Quelles étaient leurs situations en Irak ?

Ceux qui étaient en âge de travailler avaient un travail. Mon frère était à la retraite, chacun avait une activité professionnelle. Ils avaient un logement et des situations normales. Mais ils ont du tout laisser en quelques instants, ils ont laissé tout le village, parce que, voilà, je crois que vous avez entendu ce qui s’est passé. Ils ont choisi la France parce qu’ils avaient de la famille en France.

Aujourd’hui ces personnes veulent-elles retourner un jour en Irak ?

Il est difficile de parler à leur place mais je ne pense pas. Aucun, non. Mon frère au début il a dit : « si un jour ça s’arrange j’y retournerai ». Mais maintenant, les enfants ils ne veulent plus y retourner. Ils ont trop peur, ce sont de trop mauvais souvenirs. Aujourd’hui ils veulent se reconstruire, se construire en France.
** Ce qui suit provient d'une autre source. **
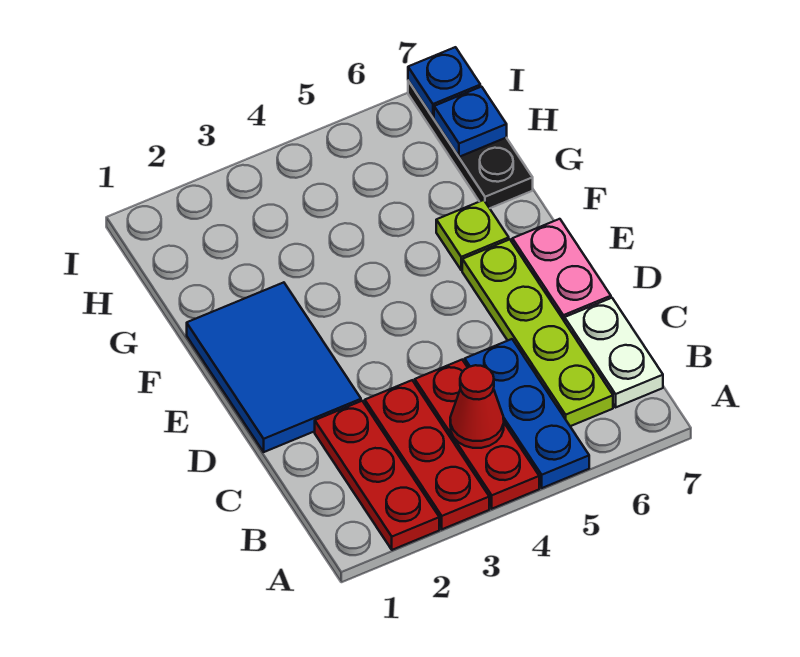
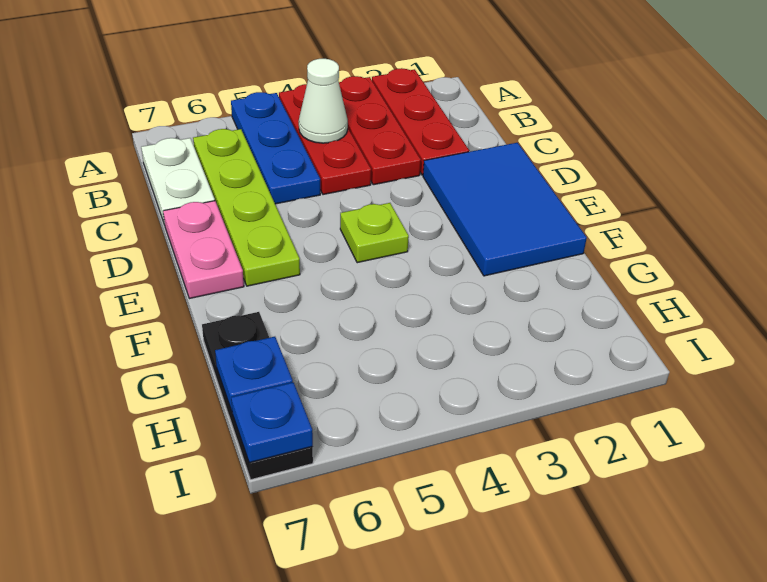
red cone B4 level 2 -> white cone B4 level 2
lime plate F6 level 1 -> lime plate E4 level 1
Que pensez-vous du projet de la Fondation et de l’œuvre d’Orient ?

C’est très gentil. Grâce à eux, ils ont eu des logements. Je suis très contente, ils ont été très gentils avec moi, avec ma famille, ils m’ont beaucoup aidé pour trouver quelque chose pour quelques-uns de ma famille. J’ai encore des gens chez moi, mais c’est un début.

Peut-être après pourrez-vous m’aider pour mon frère qui a une fille handicapée, mais pour l’instant je crois que vous n’avez pas de logement adapté pour 5 personnes avec une personne handicapée. En attendant, on n’a pas pu avoir un logement HLM, on a loué un appartement mais c’est 1200 euros par mois, c’est beaucoup on ne pourra pas continuer longtemps.